Overview of Zero-Shot Transfer with Locked-Image Text Tuning

This paper introduces a method called Locked-image Text Tuning (LiT), a technique for improving zero-shot transfer learning by leveraging locked pre-trained image models with unlocked text models. The approach builds on the foundation of contrastive learning and is focused on teaching the text model to effectively represent new tasks using the representations from a pre-trained image model.

Methodology

LiT employs a contrastive-tuning approach, where both image and text models are used to create embeddings. However, the key innovation lies in keeping the image model's parameters locked while allowing the text model to adapt. This separation allows the system to utilize powerful pre-trained image models without additional overhead. The use of the pre-trained ViT-g/14 model demonstrated superior zero-shot transfer accuracy on both ImageNet (85.2%) and ObjectNet (82.5%).

Key Results

The empirical paper evaluates LiT against established methods such as CLIP and ALIGN, highlighting improved data and computational efficiency. For example, on the ImageNet zero-shot transfer task, LiT shows a significant improvement over previous state-of-the-art models by 9% to 8.8%. Furthermore, LiT achieves high performance on out-of-distribution datasets without requiring learning from scratch or extensive fine-tuning.

The paper also provides insights into the design choices between locked and unlocked models, as well as various pre-trained model architectures and text encoders. A noteworthy observation is that locking the image tower enhances performance, as it keeps the generality and robustness of the image representation intact, while aligning well with the text embeddings.
---+---
**Problem set**
**a)** In the overview of Locked-image Text Tuning, what zero-shot transfer accuracy did the pre-trained ViT-g/14 model reach on ObjectNet?
**b)** Extend the overview of Locked-image Text Tuning by writing on from its final sentence.
The lines that follow were gathered from a separate source.

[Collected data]
---+---
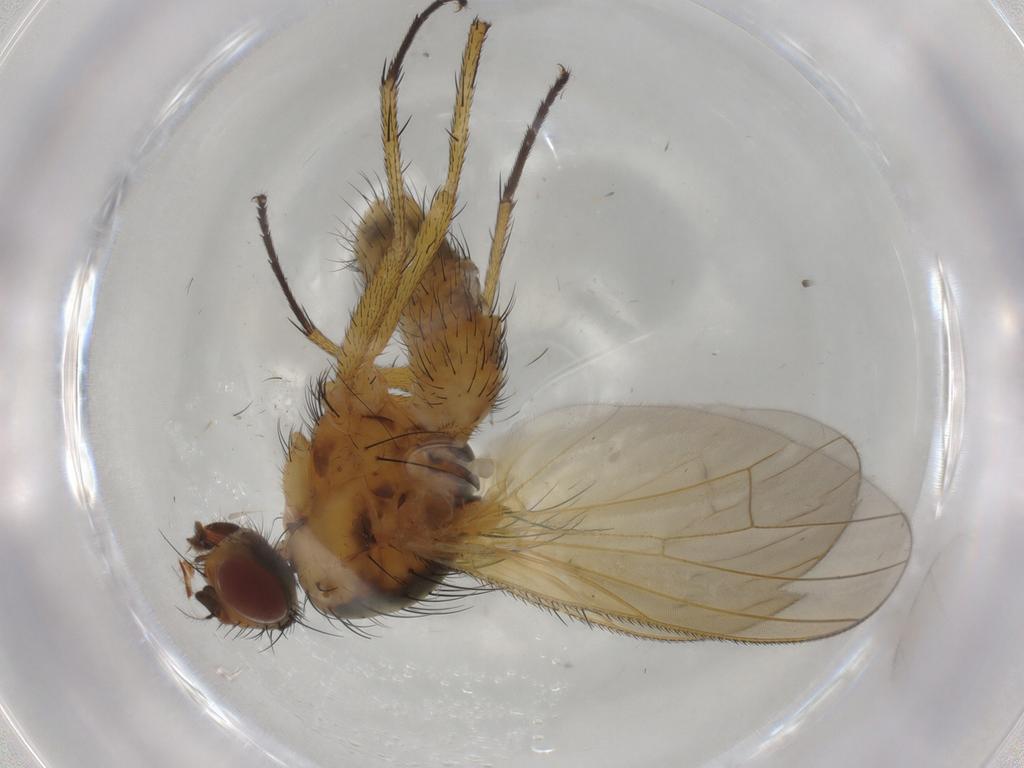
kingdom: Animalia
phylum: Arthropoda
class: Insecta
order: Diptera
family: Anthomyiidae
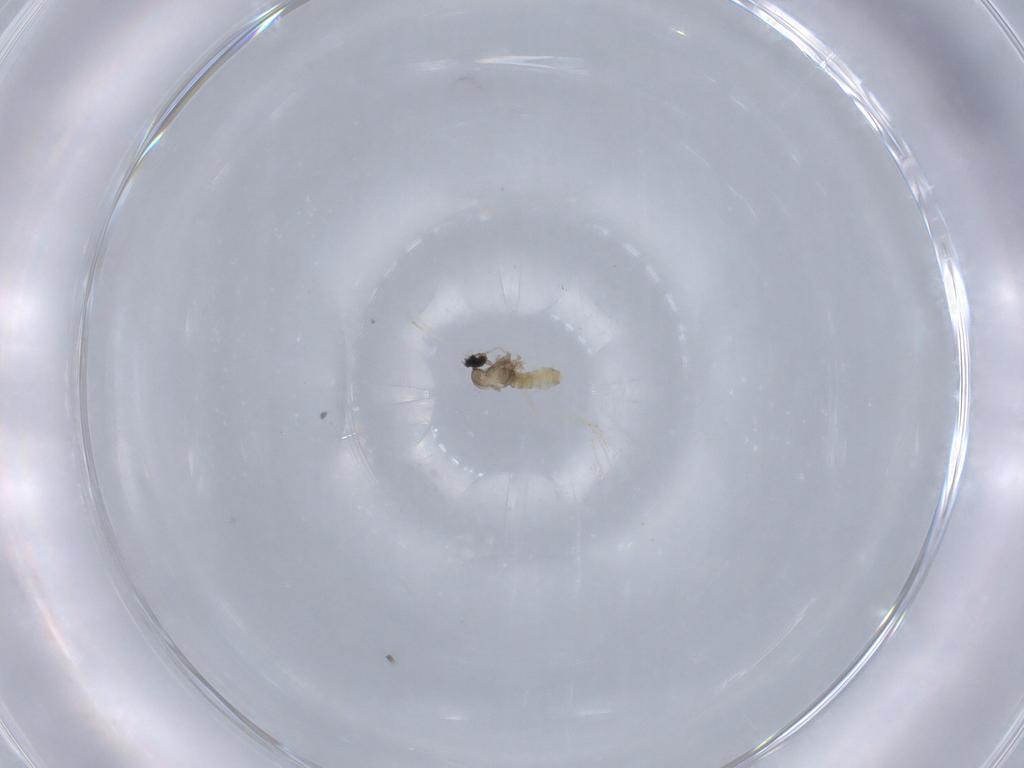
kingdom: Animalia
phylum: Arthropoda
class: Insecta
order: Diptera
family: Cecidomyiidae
---+---
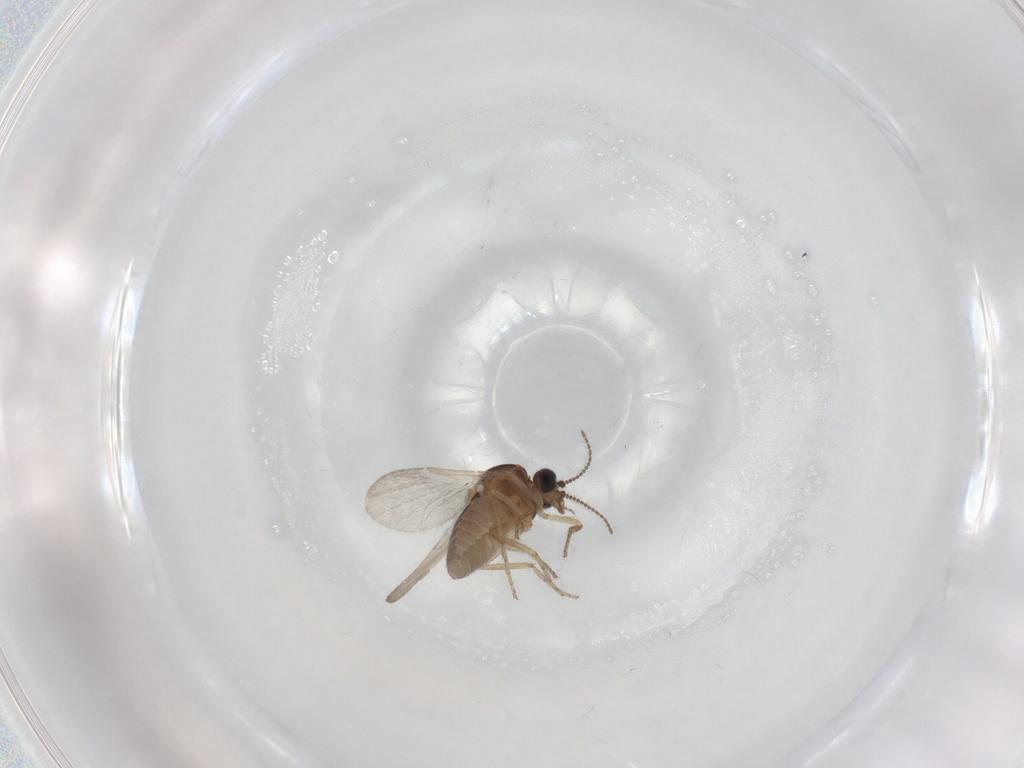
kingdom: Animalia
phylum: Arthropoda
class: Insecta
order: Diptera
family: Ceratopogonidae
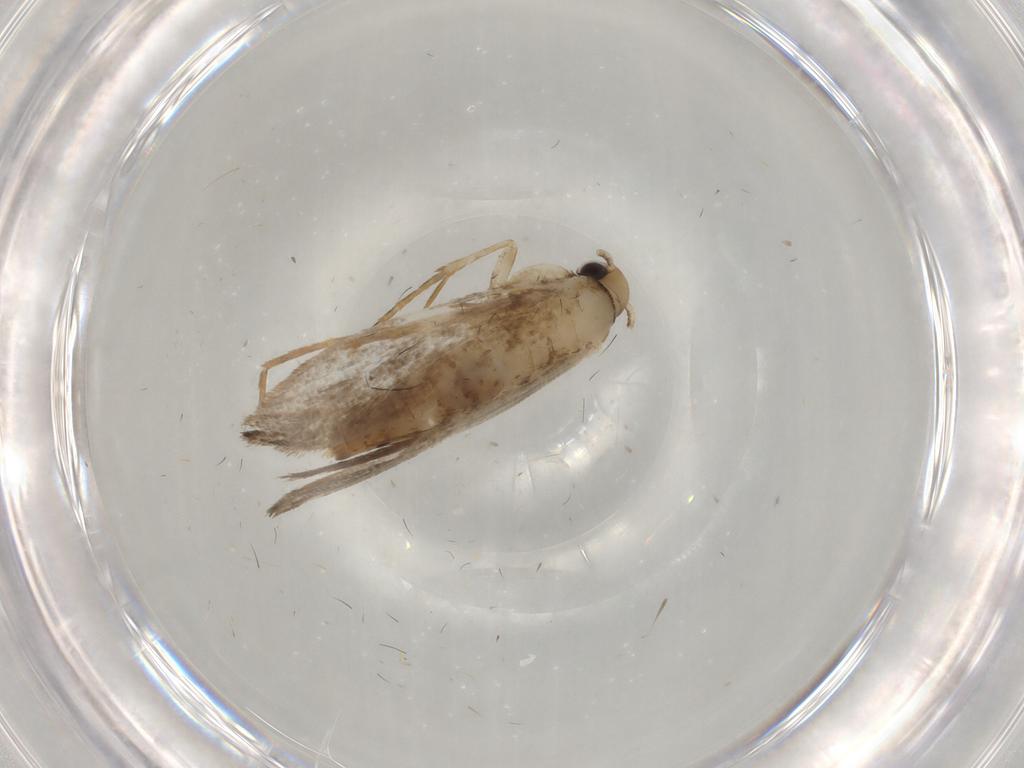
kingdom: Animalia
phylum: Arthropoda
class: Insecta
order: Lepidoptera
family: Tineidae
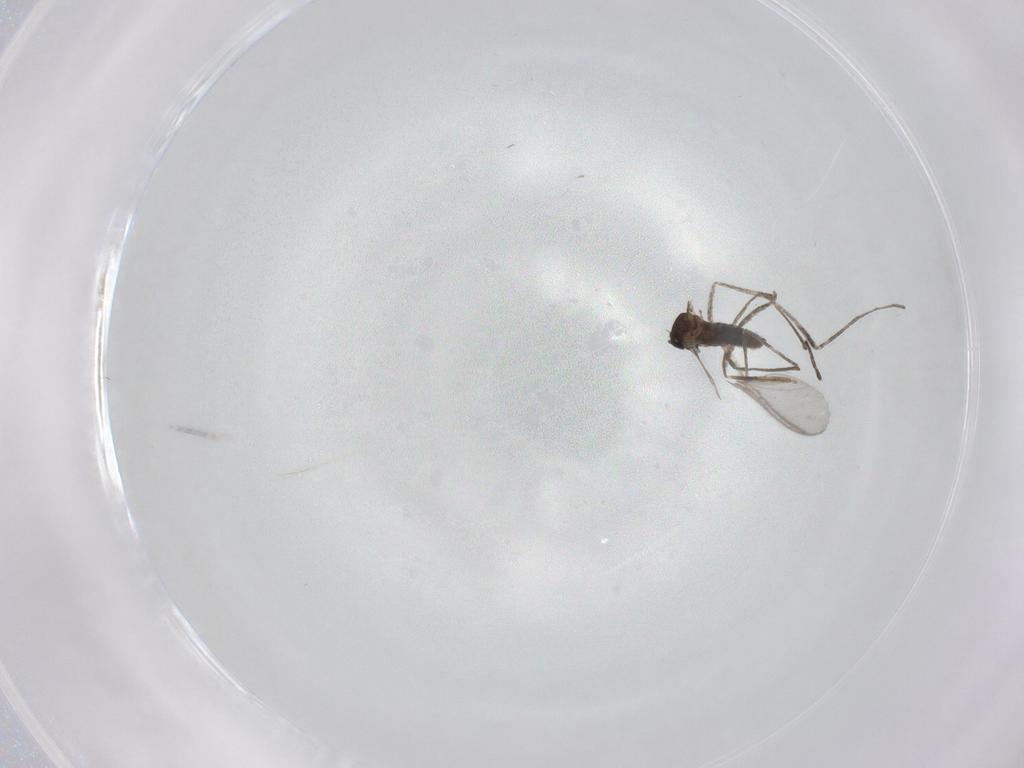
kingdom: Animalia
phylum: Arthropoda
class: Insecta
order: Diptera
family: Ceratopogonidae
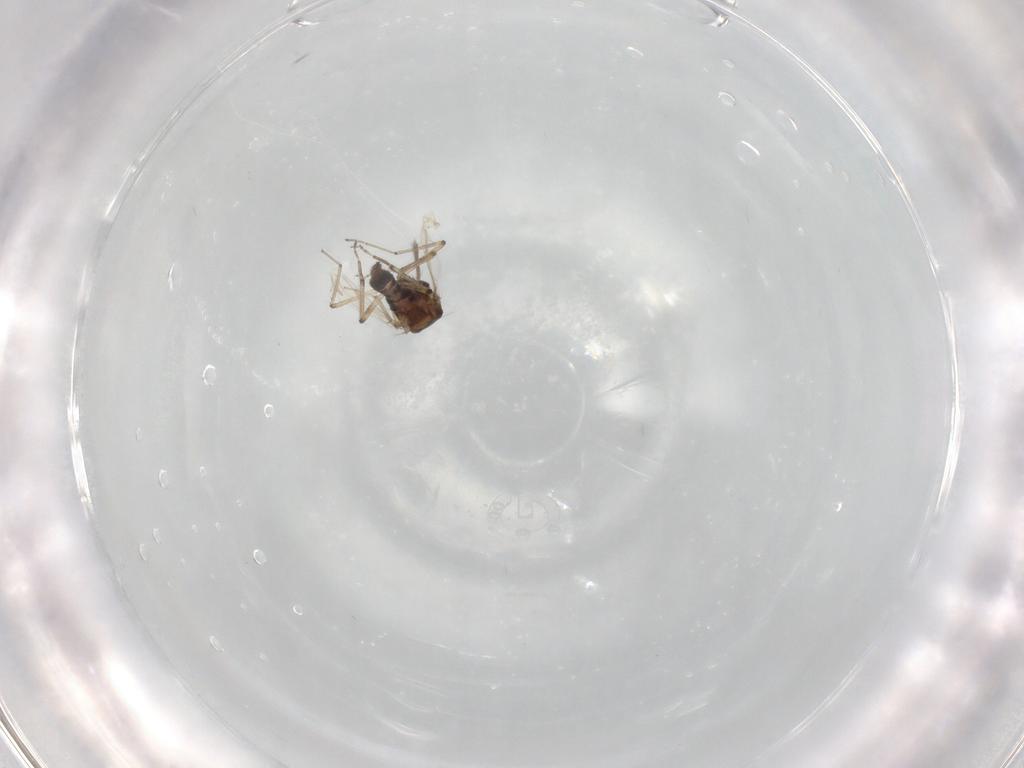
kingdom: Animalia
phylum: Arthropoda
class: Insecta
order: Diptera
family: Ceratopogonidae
---+---
**Answers below**
**a)** It reached 82.5% zero-shot transfer accuracy on ObjectNet.

**b)**
Implications and Future Research

Practically, LiT facilitates the transformation of existing vision backbones into zero-shot learners with significantly lower computational resources. The method's adaptability offers potential to democratize the contribution of a wider audience in zero-shot learning research, even when using publicly available datasets and models.

Theoretically, LiT highlights the importance of decoupling the learning of image descriptors and vision-language alignment. The paper suggests that future advancements in AI could focus on further refining these decoupled processes, perhaps through hybrid models that leverage both large-scale learned representations and task-specific knowledge.

Conclusion

LiT stands as a promising method for zero-shot transfer by efficiently harnessing pre-existing models, thereby reducing computational costs and promoting wider accessibility. The results challenge traditional training paradigms and encourage further exploration into balancing existing knowledge with new task requirements across AI research fields.